午时一刻,江锦纭转醒。
醒来时,周围无人。
大概是都已经知道了她并没有什么事的缘故。
她起身,便看见床榻边放着的锦服,不知道有意还是无意,颜色是她最爱的沐白。
她顿了顿,沐浴更衣以后,才走了出来。
刚一出来,江锦纭便有些迷,门外的走道错综复杂,比起皇宫的交错,依然也毫不逊色。
而她住的这间房,似乎靠于中心,所以,不多时,她便已经看见了人。
虞延悠闲的靠着木倚,眼睛里慵懒自在,看见江锦纭的身影,眼神一挑。
白衣是最衬清冷的,尤其近日江锦纭总是一副淡容,此刻,她美的像月宫的仙子,楚楚动人。
“醒了?”虞延的语气,听起来不错。
“虞……师父?”江锦纭试探的开口,见虞延并未否认,当下微微一喜。
“你向我学习毒术,可是为了报仇?”虞延拿起茶杯,茶香四溢,不过,这上好的茗茶里,似乎还藏着一股淡淡的药味。
“是。
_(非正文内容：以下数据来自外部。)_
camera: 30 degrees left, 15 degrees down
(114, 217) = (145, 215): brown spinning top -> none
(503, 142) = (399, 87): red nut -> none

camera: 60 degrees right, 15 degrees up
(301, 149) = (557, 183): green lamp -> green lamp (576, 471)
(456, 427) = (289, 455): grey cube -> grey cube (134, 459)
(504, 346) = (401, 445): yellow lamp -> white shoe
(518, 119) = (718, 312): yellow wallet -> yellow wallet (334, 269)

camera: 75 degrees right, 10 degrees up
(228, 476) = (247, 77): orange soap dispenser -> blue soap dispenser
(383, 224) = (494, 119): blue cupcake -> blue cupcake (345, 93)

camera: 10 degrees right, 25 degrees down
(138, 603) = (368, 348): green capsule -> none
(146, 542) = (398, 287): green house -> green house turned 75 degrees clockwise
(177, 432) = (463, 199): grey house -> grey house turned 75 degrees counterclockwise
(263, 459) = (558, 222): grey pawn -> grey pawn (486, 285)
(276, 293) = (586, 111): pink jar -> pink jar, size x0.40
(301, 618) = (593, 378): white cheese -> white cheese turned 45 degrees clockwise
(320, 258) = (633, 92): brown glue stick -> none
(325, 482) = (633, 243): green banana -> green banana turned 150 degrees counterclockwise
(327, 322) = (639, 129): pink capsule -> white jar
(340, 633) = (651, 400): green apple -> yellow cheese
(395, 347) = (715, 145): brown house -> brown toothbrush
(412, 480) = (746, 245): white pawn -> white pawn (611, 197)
”
虞延轻笑一声,他低眼看着她,须臾之间,玉指拂过茶杯,问道,“你要向何人报仇?”
“大……”江锦纭说出口的话一停,此刻,就连她也不知道,她到底该怪顾天恩泽十年却在最后的冷漠,还是该怪江墨渊对亲情之情的残忍。
还是,该怪那个一时失手杀了云清林的狱卒陈齐。
她只是……说不出来。
“很多。”江锦纭忽的低下头,似是不愿意再回答虞延的问题。
“江锦纭……我虞延即为一派宗主,那么在意的,一定是我药宗的未来,所有人都觉得毒术并上不了台面,更多的,像是阴险之人用的东西,所以我虞延任宗主十年,只有过一个徒弟,她、便是死于仇恨里,我本意不想收你,但是……我看人的眼光一向很准,江锦纭,我相信你不会成为下一个她……”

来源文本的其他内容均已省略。